New CJK characters

john_h_jenkins john_h_jenkins at apple.com
Wed Nov 3 17:18:53 CDT 2021



> On Nov 3, 2021, at 3:22 PM, Mark E. Shoulson via Unicode <unicode at corp.unicode.org> wrote:
> I don't know if IDS sequences can really represent "all" han characters; I'd guess probably not, but there are probably more sophisticated systems that can do better.  There'll probably always be corner cases, though.
> 
> 

They do not.

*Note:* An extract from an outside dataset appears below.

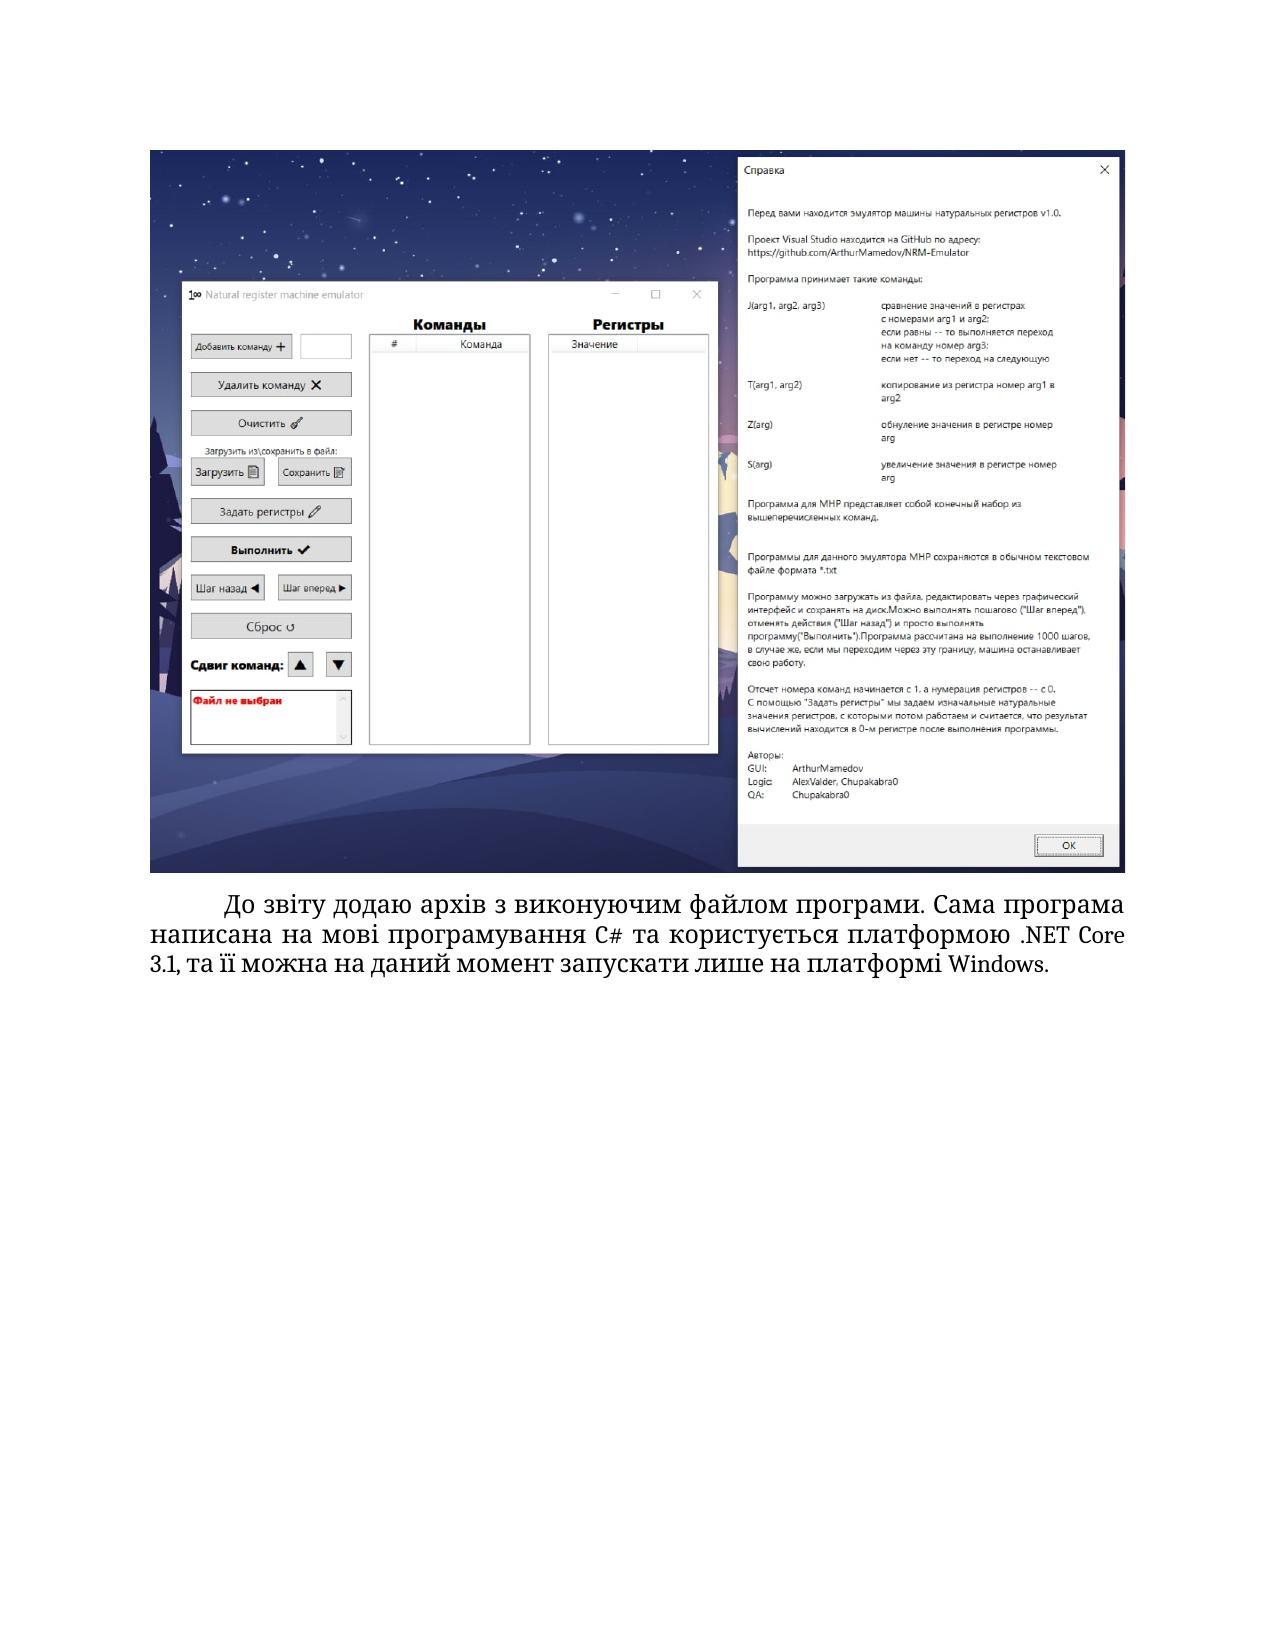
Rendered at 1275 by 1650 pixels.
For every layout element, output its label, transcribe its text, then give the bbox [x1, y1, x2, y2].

text До звіту додаю архів з виконуючим файлом програми. Сама програма написана на мові програмування C# та користується платформою .NET Core 3.1, та її можна на даний момент запускати лише на платформі Windows. [150, 891, 1125, 979]
picture [150, 150, 1125, 873]
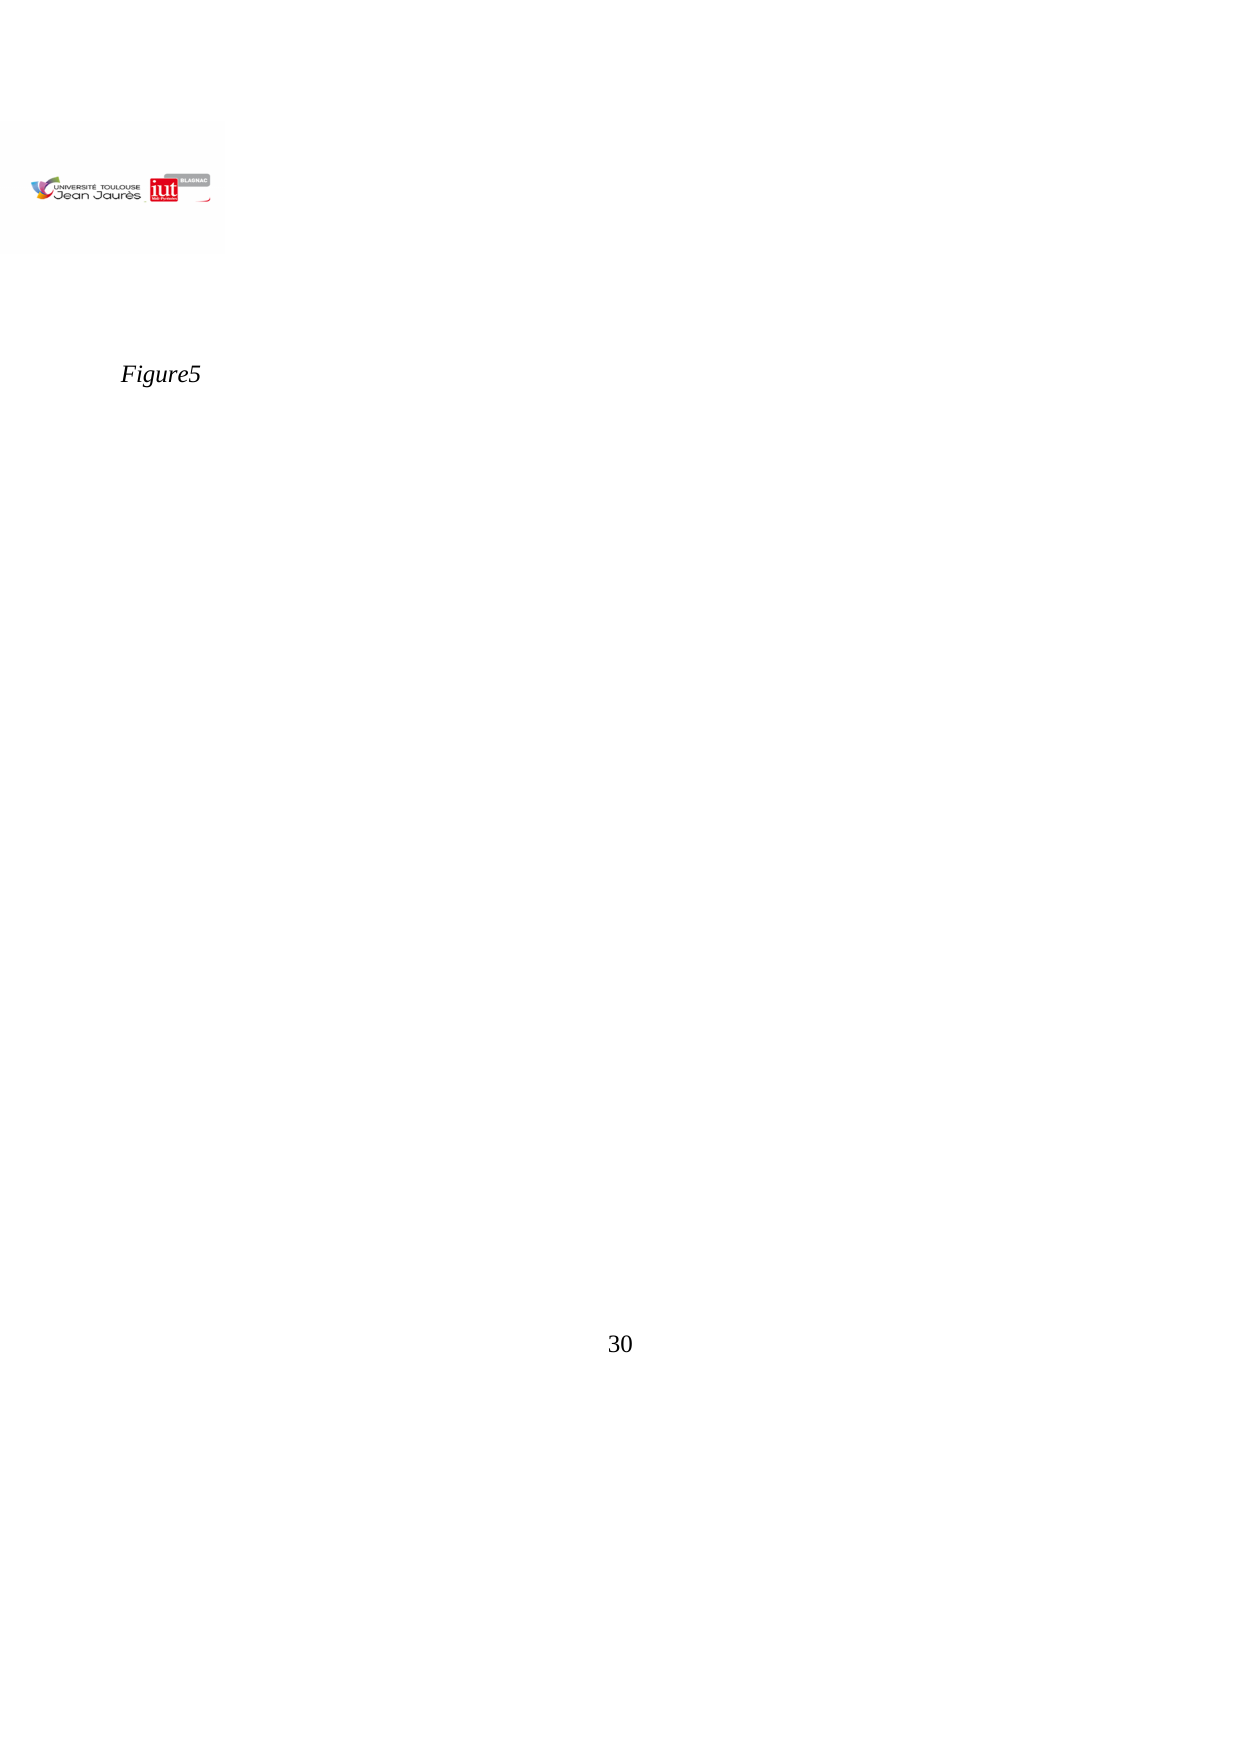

Even more sophisticated systems like CDL don’t. (See L2/21-118 <https://www.unicode.org/L2/L2021/21118r-kids-preliminary.pdf>.)

I should point out that even sophisticated systems that draw characters based on their IDS (or CDL) are not going to match the quality of a commercial CJK font. 
> But at any rate, it's my understanding that that particular ship has already sailed, and atomic CJK characters is how Unicode does stuff.  Changing that now would be rather more disrupting than just saying "no more precomposed accented letters.”
> 
This is actually touched on in TUS (§ 18.2) and the FAQ (Why doesn't the Unicode Standard adopt a compositional model for encoding Han ideographs? Wouldn't that save a large number of code points? <http://www.unicode.org/faq/han_cjk.html#16>). Outside of the momentum issue mentioned, compositional methods don’t work because of “spelling” ambiguity and failure to address issues such as collation, text-to-speech, searching, semantic analysis—basically, everything you want to use text for *other* than rendering. Even in rendering, you aren’t covering the region-specific shapes, at least not with IDS.